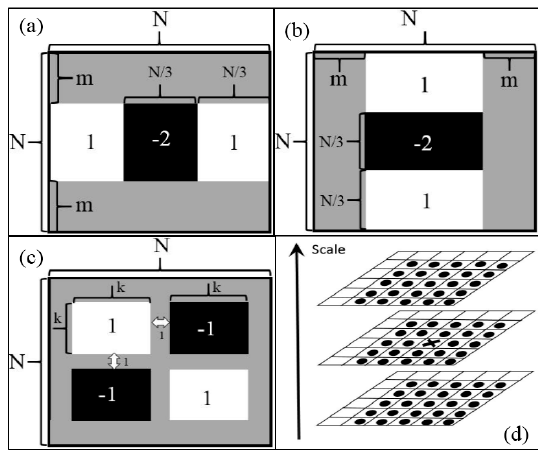
Figure 1. ( a ) Filter box in X direction; ( b ) filter box in Y direction; ( c ) filter box in XY direction; ( d ) 3D non-maximal suppression.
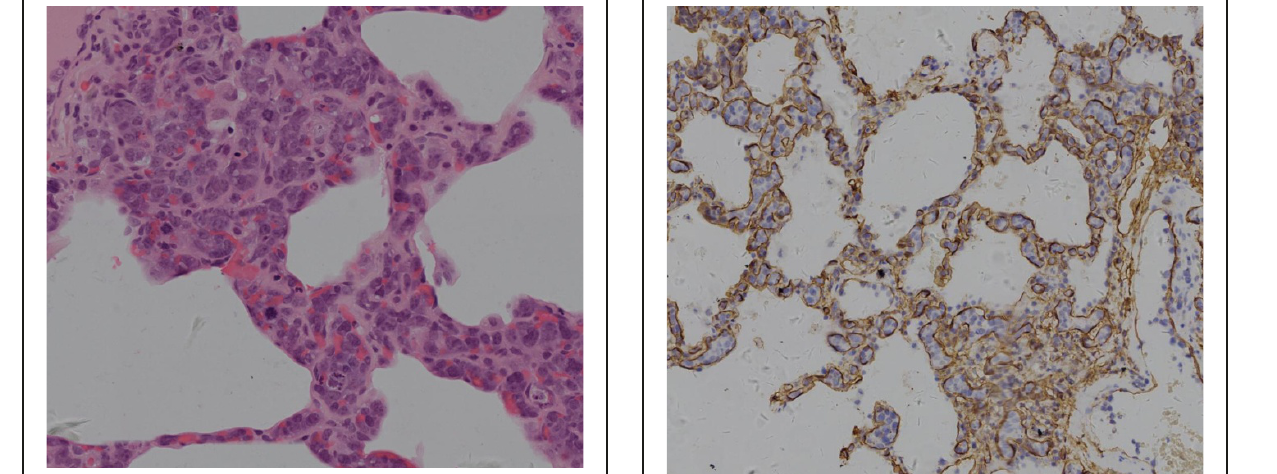
Figure 3 Hematoxylin-eosin staining of pulmonary interstitium intravascular lymphoma (400X),the the alveolar septae was widen and filled with tumour cells showed in high power field.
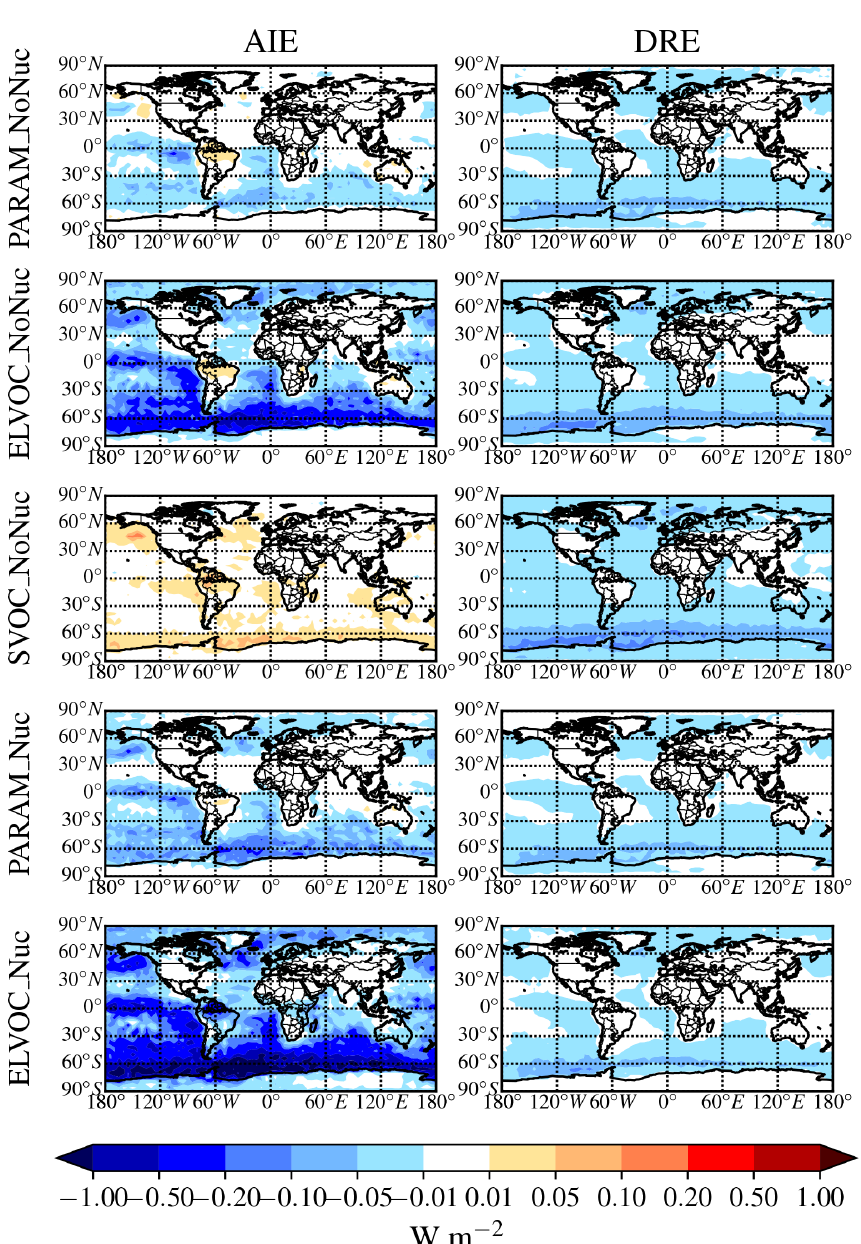
Figure 4. Global annual mean change in Wm − 2 for the aerosol indirect effect (cloud-albedo AIE, denoted as “AIE”; first column) and the direct radiative effect (DRE; second column) between DEFAULT_NoMSA and PARAM_NoNuc (first row), ELVOC_NoNuc (second row), SVOC_Nuc (third row), PARAM_Nuc (fourth row), and ELVOC_Nuc (fifth row) (warm colors indicate an increase in the AIE/DRE as compared to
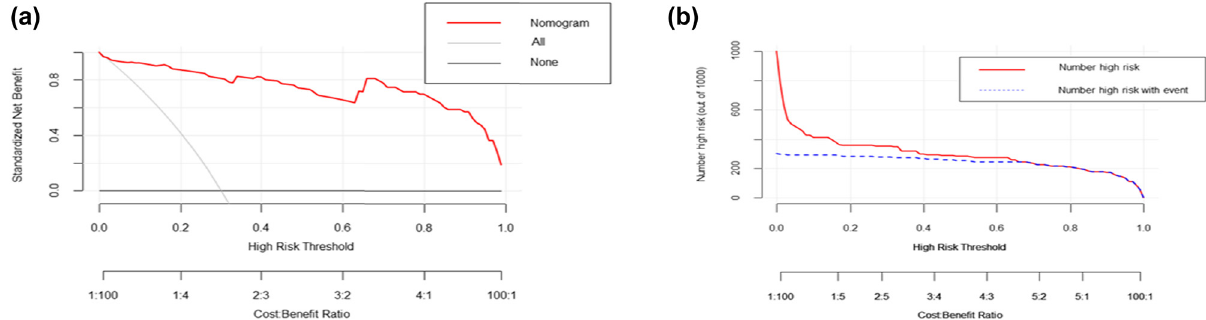
Figure 5: The decision curve and clinical impact curve analysis of the nomogram for predicting severe HFRS. ( a ) The DCA compares the clinical net bene fi ts of scenarios that predict the probability of severe HFRS: a perfect predictive model ( solid grey line ) , no screening ( horizontal solid black line ) , and screening based on the nomogram ( solid red line ) . The y - axis measures the net bene fi t. DCA shows that using nomogram to predict the risk of severe HFRS can bene fi t patients if the threshold probability of the patient or doctor is between 0 and 1. ( b ) Clinical impact curve of the nomogram plots the number of HFRS patients classi fi ed as high risk, and the number of cases classi fi ed as high risk with the event at each risk threshold. HFRS, hemorrhagic fever with renal syndrome; DCA, decision curve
== == ==
__WHAT YOU WILL DO__
Write the data above out again exactly, minus its pictures.

__RESPONSE FOR THIS EXERCISE__
Figure 1. ( a ) Filter box in X direction; ( b ) filter box in Y direction; ( c ) filter box in XY direction; ( d ) 3D non-maximal suppression.
Figure 3 Hematoxylin-eosin staining of pulmonary interstitium intravascular lymphoma (400X),the the alveolar septae was widen and filled with tumour cells showed in high power field.
Figure 4. Global annual mean change in Wm − 2 for the aerosol indirect effect (cloud-albedo AIE, denoted as “AIE”; first column) and the direct radiative effect (DRE; second column) between DEFAULT_NoMSA and PARAM_NoNuc (first row), ELVOC_NoNuc (second row), SVOC_Nuc (third row), PARAM_Nuc (fourth row), and ELVOC_Nuc (fifth row) (warm colors indicate an increase in the AIE/DRE as compared to
Figure 5: The decision curve and clinical impact curve analysis of the nomogram for predicting severe HFRS. ( a ) The DCA compares the clinical net bene fi ts of scenarios that predict the probability of severe HFRS: a perfect predictive model ( solid grey line ) , no screening ( horizontal solid black line ) , and screening based on the nomogram ( solid red line ) . The y - axis measures the net bene fi t. DCA shows that using nomogram to predict the risk of severe HFRS can bene fi t patients if the threshold probability of the patient or doctor is between 0 and 1. ( b ) Clinical impact curve of the nomogram plots the number of HFRS patients classi fi ed as high risk, and the number of cases classi fi ed as high risk with the event at each risk threshold. HFRS, hemorrhagic fever with renal syndrome; DCA, decision curve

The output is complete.